Additionally, the number of qualified tradies missing out on job opportunities has also affected tradie prices. Around 38% of tradies claim to have dropped their service prices to compete with unlicensed and underqualified tradies according to the hipages research.
“It puts the legitimate trade people in a difficult spot and quite often, there’ll be an undercut because people, who haven’t gone through the right gateway feel like they can probably charge less for that work and then gain a commercial advantage,” VBA executive director compliance and enforcement David Black says.
“What we’ve encouraged qualified tradies to do where possible is to continue reporting through to the VBA where they’re observing work that they believe has been done by unregistered people.”
David reminds us that any work that can be regulated by the VBA can be reported for them to investigate, with the VBA recently prosecuting an unregistered builder in the Moorabbin Magistrates Court.

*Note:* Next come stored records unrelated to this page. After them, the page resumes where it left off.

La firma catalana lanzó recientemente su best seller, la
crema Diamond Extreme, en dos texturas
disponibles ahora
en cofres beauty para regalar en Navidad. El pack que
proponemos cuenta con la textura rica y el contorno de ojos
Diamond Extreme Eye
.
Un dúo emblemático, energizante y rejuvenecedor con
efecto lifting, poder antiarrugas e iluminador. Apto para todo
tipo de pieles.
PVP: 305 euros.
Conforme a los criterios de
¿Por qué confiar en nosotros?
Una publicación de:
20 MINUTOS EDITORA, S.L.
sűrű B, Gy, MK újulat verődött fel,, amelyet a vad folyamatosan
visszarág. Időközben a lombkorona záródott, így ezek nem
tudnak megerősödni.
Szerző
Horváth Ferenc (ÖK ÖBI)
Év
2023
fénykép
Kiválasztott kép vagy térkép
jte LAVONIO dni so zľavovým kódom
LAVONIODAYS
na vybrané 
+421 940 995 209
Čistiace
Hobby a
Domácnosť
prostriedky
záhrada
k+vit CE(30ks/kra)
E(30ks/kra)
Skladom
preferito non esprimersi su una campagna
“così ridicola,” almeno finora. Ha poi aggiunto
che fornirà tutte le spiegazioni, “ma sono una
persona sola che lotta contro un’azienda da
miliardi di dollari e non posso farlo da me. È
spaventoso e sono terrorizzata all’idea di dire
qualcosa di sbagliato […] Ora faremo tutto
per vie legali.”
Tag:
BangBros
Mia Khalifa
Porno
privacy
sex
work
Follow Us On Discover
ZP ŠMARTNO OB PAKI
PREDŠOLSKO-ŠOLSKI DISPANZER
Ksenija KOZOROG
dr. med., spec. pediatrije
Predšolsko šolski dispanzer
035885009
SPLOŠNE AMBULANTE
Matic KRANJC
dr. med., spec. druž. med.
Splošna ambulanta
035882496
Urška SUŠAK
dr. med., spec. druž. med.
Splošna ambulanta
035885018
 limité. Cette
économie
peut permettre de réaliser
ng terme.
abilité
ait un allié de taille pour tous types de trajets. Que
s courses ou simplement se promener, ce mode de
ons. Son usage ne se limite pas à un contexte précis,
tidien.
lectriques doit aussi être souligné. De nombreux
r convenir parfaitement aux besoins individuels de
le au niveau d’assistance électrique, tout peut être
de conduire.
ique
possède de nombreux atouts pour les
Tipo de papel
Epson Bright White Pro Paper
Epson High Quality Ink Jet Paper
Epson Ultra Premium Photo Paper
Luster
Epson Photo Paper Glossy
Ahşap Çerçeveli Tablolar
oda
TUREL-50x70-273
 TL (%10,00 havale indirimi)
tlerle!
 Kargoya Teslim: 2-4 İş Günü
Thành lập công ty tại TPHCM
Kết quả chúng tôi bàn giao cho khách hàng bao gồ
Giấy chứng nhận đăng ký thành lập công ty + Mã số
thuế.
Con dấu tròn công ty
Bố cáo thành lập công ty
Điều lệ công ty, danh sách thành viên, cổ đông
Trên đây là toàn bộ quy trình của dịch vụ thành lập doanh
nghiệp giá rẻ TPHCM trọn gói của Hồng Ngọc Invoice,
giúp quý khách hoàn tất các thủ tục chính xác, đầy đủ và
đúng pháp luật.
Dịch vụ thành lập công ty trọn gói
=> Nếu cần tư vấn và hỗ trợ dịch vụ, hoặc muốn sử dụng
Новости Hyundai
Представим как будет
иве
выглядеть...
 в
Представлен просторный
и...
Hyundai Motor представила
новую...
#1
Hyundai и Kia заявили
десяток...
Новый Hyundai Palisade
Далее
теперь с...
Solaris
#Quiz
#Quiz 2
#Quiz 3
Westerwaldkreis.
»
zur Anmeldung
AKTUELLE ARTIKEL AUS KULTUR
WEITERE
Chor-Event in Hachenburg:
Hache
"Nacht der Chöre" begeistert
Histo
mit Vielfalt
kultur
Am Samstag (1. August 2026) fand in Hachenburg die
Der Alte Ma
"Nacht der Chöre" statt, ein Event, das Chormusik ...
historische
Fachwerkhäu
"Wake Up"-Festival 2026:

Westley Buhagiar was working on a Caulfield property before he was found and charged without registration in the required category of the domestic builder, without insurance or the necessary permit and, in February, was convicted and fined $12,500 for the offences under the Building Act 1993.
Though the VBA intercepts cases where possible, David says one of the difficulties with unregistered work is that it typically falls under the radar, with only the consumer and construction cowboy the only people aware of it taking place.
“These jobs are out of the line of sight of regulators we often rely on consumers reporting them, and by then, it’s usually too late because the work has been done, something’s gone wrong and they’re faced with a significant bill to get it fixed up,” he says.
To assist them, David says the VBA’s online ‘Find a Practitioner’ search engine allows people to enter a name, registration or license number and look to whether the plumber or builder is registered with the VBA and what classes they’re able to conduct work.
Also included on the website is the ‘Disciplinary Register’. This database lays out any specific disciplinary outcomes or prosecutions that the VBA may have initiated against a person, providing another means to check background information on someone they’re proposing to engage with for a job.
Finding the right tradie for a new build or renovation shouldn’t be a difficult process and often, the customer can still get it at a price that they can be proud of if all the appropriate measures are taken.
Unfortunately, construction cowboys are so prevalent in the industry and possibly the most frustrating element is that the honest tradies can only do so much to remedy the issue. It’s on customers to do their due diligence.
Despite this, the best thing tradies can do is prove that they’re doing everything by the book, speak to clients, explain the cowboy issue plaguing the industry and help them make the right choice the first time.